O grupo expandiu essas reflexões para as atividades do Instituto Gênesis em várias macrorregiões, promovendo discussões sobre desigualdade de gênero no cotidiano profissional. As participantes também estão auxiliando na criação de comitês locais e buscando parcerias para fortalecer essa rede de apoio em cada região.

Duque de Caxias (RJ)

Durante oficina, o grupo refletiu sobre saúde da mulher para além do atendimento médico, relacionando-a ao reconhecimento de direitos fundamentais, saúde sexual e reprodutiva, proteção contra violência de gênero e acesso a serviços. Foto: Reprodução

Em Duque de Caxias, o percurso formativo é realizado com um grupo de mulheres líderes de sua comunidade, todas ligadas a uma igreja protestante local. Os encontros têm fortalecido a valorização de saberes intergeracionais e ancestrais, promovendo reflexões sobre o cuidado e as questões de gênero que impactam o acesso das mulheres aos seus direitos, especialmente o direito à saúde.
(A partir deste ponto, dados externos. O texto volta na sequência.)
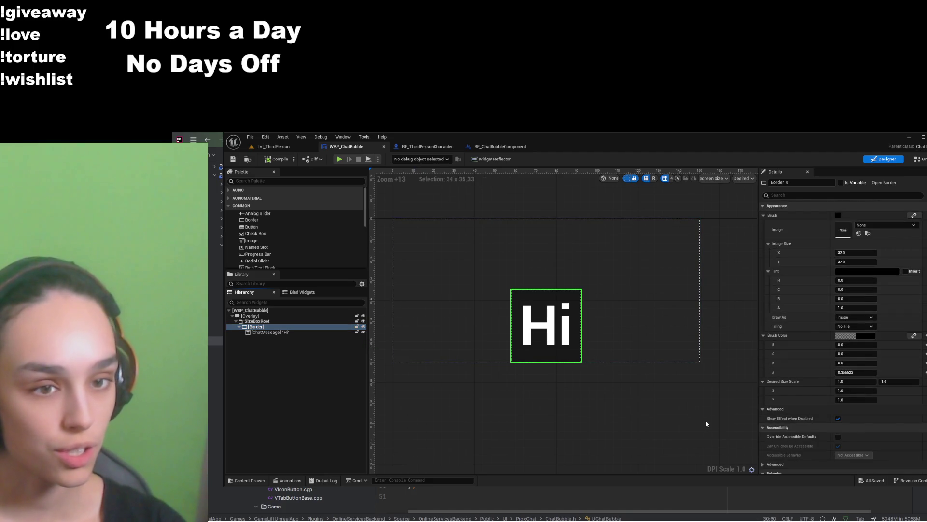
{"action": "mouse_move", "coordinate": [718, 423]}
{"action": "left_mouse_down"}
{"action": "mouse_move", "coordinate": [706, 423]}
{"action": "mouse_move", "coordinate": [715, 425]}
{"action": "left_mouse_up"}
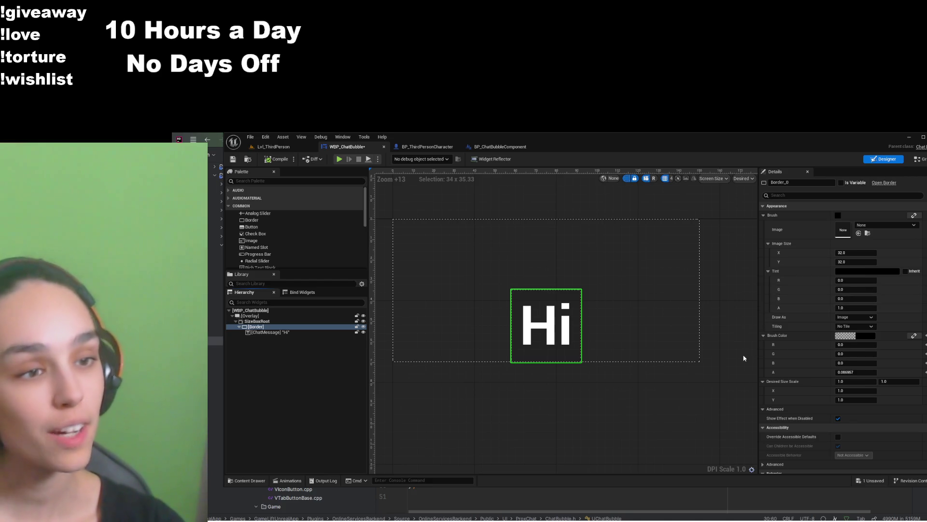
Filter properties by 'cor', save the widget and check the fainter bubble on the character
{"action": "left_click", "coordinate": [810, 194]}
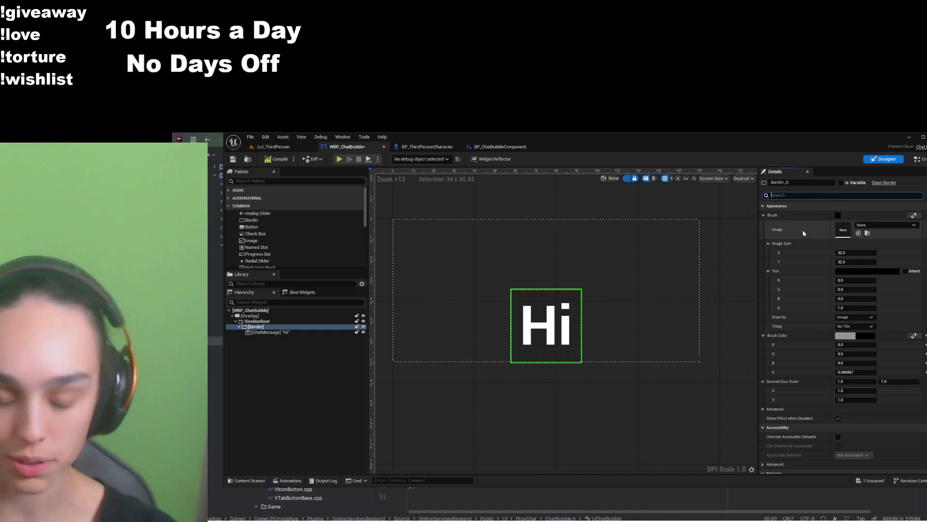
{"action": "type", "text": "cor"}
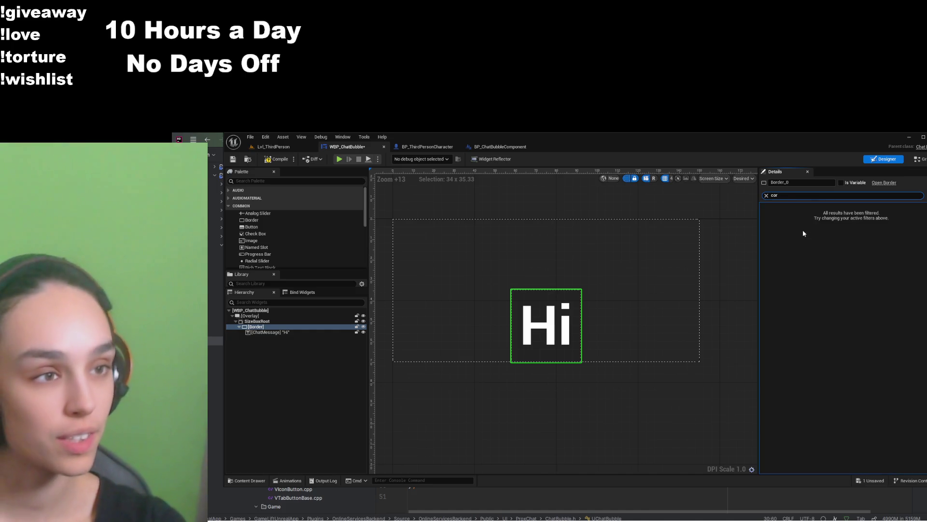
{"action": "key", "text": "BackSpace"}
{"action": "key", "text": "BackSpace"}
{"action": "key", "text": "BackSpace"}
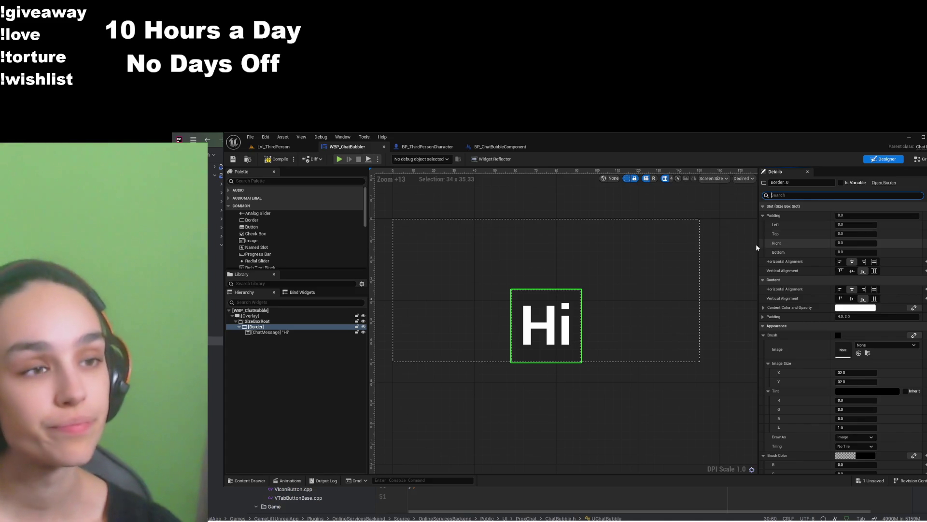
{"action": "left_click", "coordinate": [418, 147]}
{"action": "left_click", "coordinate": [346, 146]}
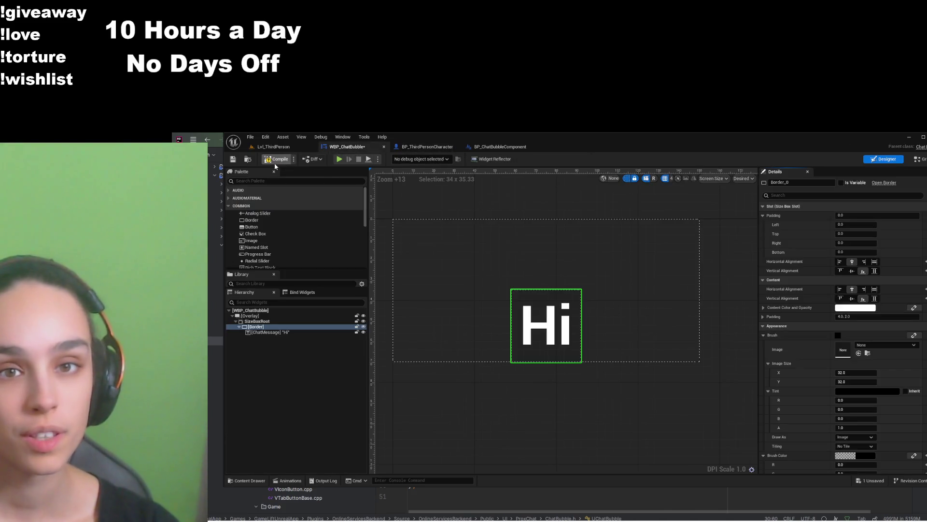
{"action": "left_click", "coordinate": [233, 159]}
{"action": "left_click", "coordinate": [421, 146]}
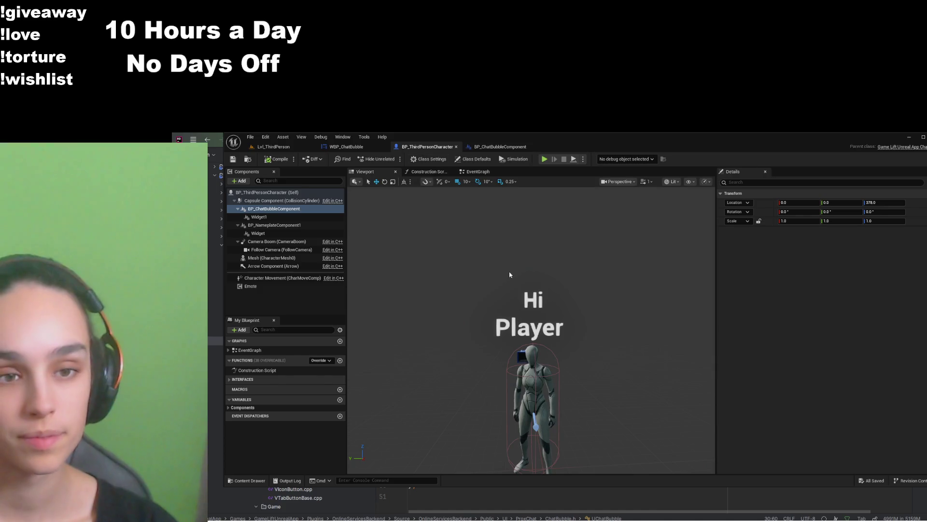
{"action": "left_click", "coordinate": [346, 146]}
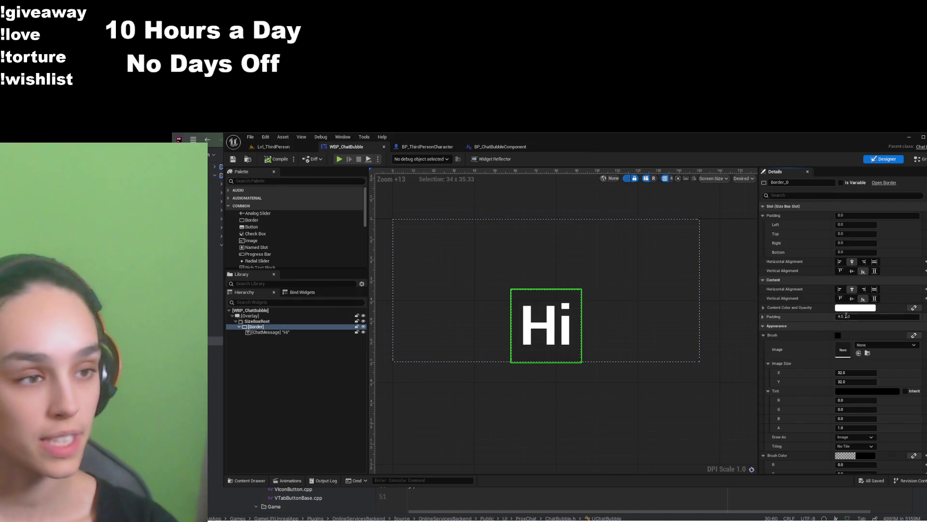
Set the brush colour alpha to about 0.27, compile, save and review the bubble on the character
{"action": "scroll", "coordinate": [855, 376], "scroll_direction": "down", "scroll_amount": 3}
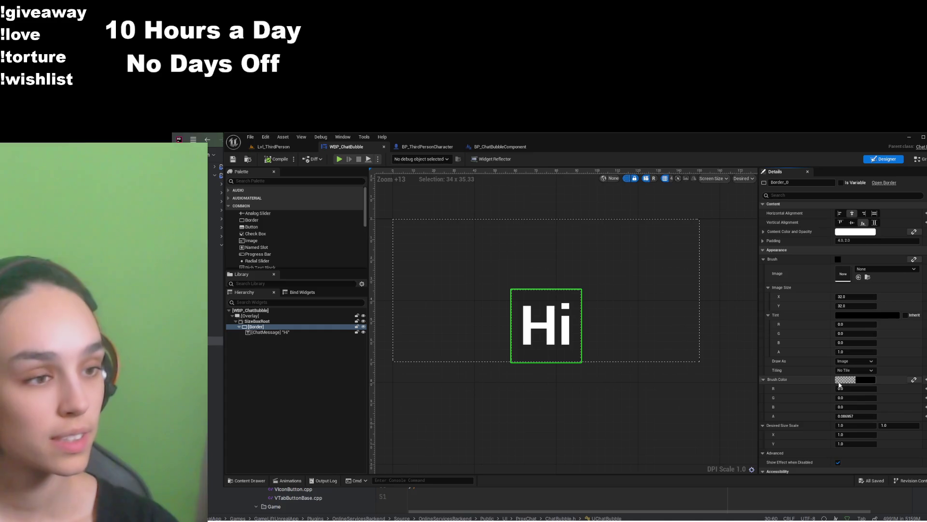
{"action": "left_click_drag", "start_coordinate": [710, 426], "coordinate": [715, 424]}
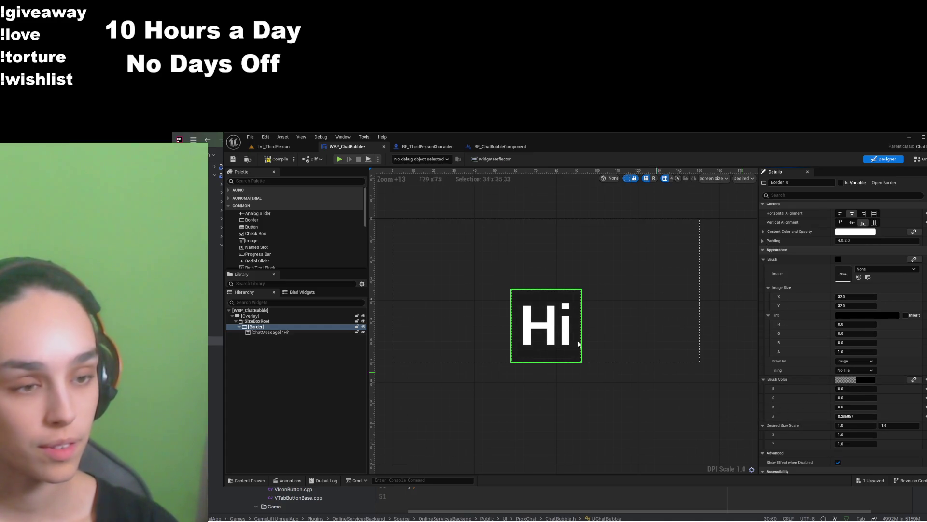
{"action": "left_click", "coordinate": [275, 159]}
{"action": "left_click", "coordinate": [232, 159]}
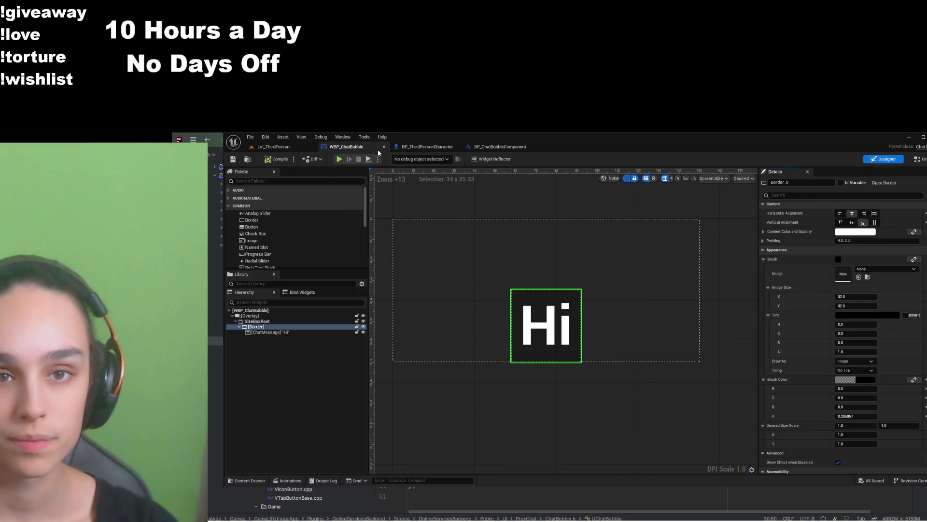
{"action": "left_click", "coordinate": [427, 146]}
{"action": "scroll", "coordinate": [497, 270], "scroll_direction": "up", "scroll_amount": 1}
{"action": "scroll", "coordinate": [497, 271], "scroll_direction": "up", "scroll_amount": 3}
{"action": "scroll", "coordinate": [497, 270], "scroll_direction": "down", "scroll_amount": 3}
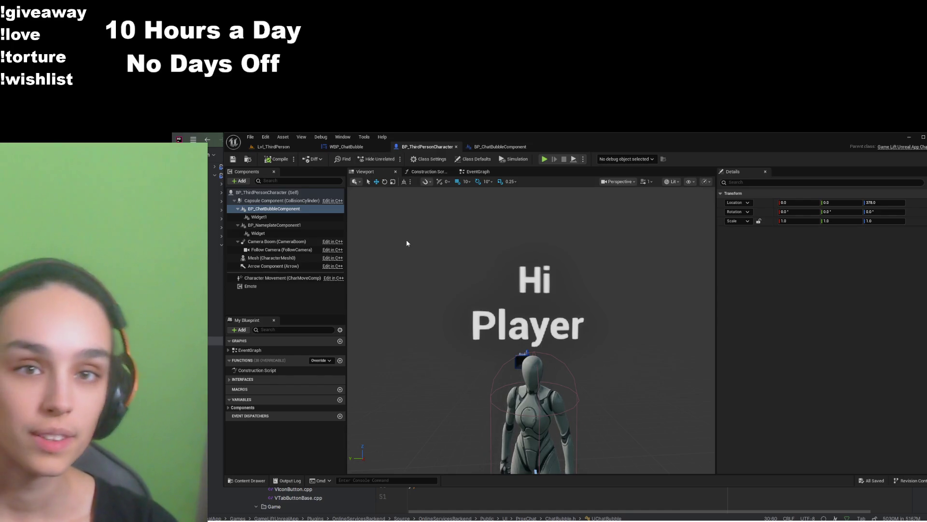
{"action": "left_click", "coordinate": [357, 147]}
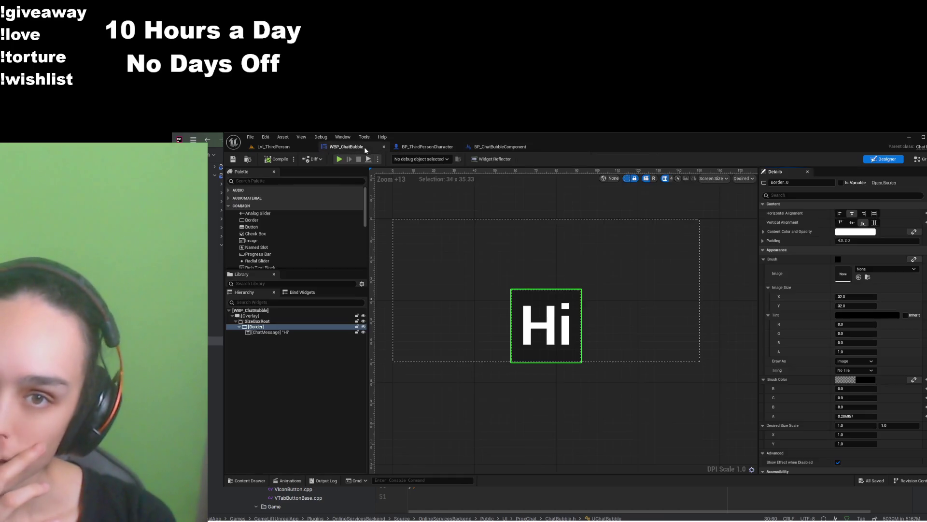
Draw the Border brush as a Rounded Box, then filter Details by 'corn' to reach Corner Radii
{"action": "type", "text": "d"}
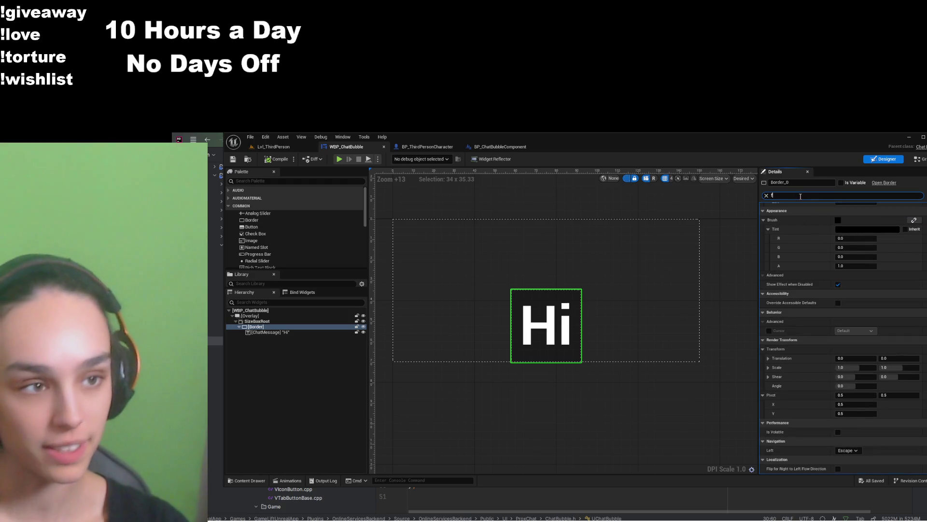
{"action": "type", "text": "ra"}
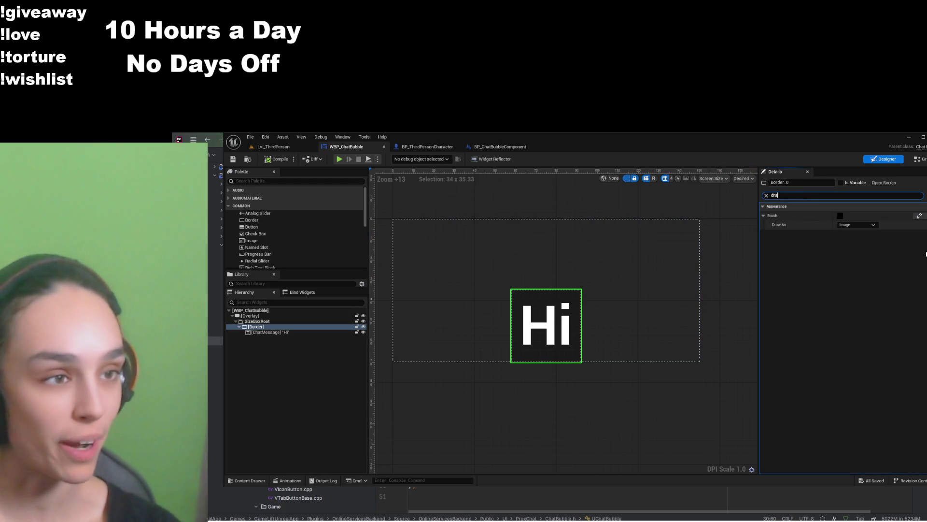
{"action": "left_click", "coordinate": [857, 225]}
{"action": "left_click", "coordinate": [862, 252]}
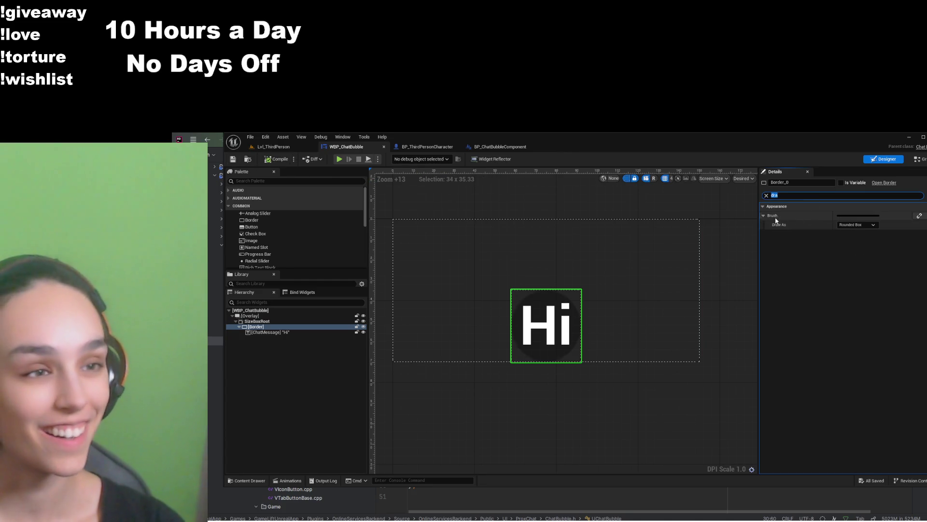
{"action": "left_click", "coordinate": [765, 196]}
Para enfrentar esses obstáculos, o grupo realizou atividades voltadas a conhecer e ocupar o território, visitando equipamentos socioculturais locais e espaços de atendimento público. Essas ações fortaleceram a conexão dos participantes com a comunidade, promoveram o acesso à informações sobre serviços e reforçaram o reconhecimento da saúde como um direito fundamental, conectando essa perspectiva às questões de território e cidadania.

Esses encontros também promoveram parcerias significativas com diversos grupos sociais, como produtores rurais, pesquisadores e redes de pré-vestibular, fortalecendo a articulação em torno de problemas locais, como fome e enchentes.  As visitas contaram com representantes institucionais dos equipamentos culturais e de saúde, criando uma ponte entre as participantes e os serviços ofertados. 

As atividades mostraram que a saúde da mulher vai além do cuidado individual e do atendimento médico, envolvendo o reconhecimento de direitos, as condições de vida, a equidade de gênero e a justiça social. Para a etapa de mobilização, o grupo realizou uma vivência do circuito de herança africana, uma visita guiada a espaços socioculturais da região portuária do Rio de Janeiro com ênfase na herança negra afro-brasileira e na história das mulheres negras.

Usina de Valores chega em 16 novos territórios

A Usina de Valores expande sua ação com novas turmas em São Paulo (SP), Guarulhos (SP), região metropolitana do Vale do Itajaí (SC), Belo Horizonte (MG), Rocinha e Providência (RJ), Vitória (ES) e Recife (PE). Serão 16 turmas distribuídas em diferentes territórios periféricos das capitais e regiões metropolitanas. No total, o projeto está atuando em 21 territórios.

Atualmente, a equipe de educação em direitos humanos do Instituto Vladimir Herzog está na fase de articulação, realizando o mapeamento de organizações da sociedade civil, instituições públicas, coletivos e movimentos sociais para a construção de vínculos com atores sociais estratégicos.

A partir de janeiro, terão início as atividades de formação, que contemplam encontros formativos, oficinas e a construção de agendas coletivas para fortalecer as mobilizações e ações locais.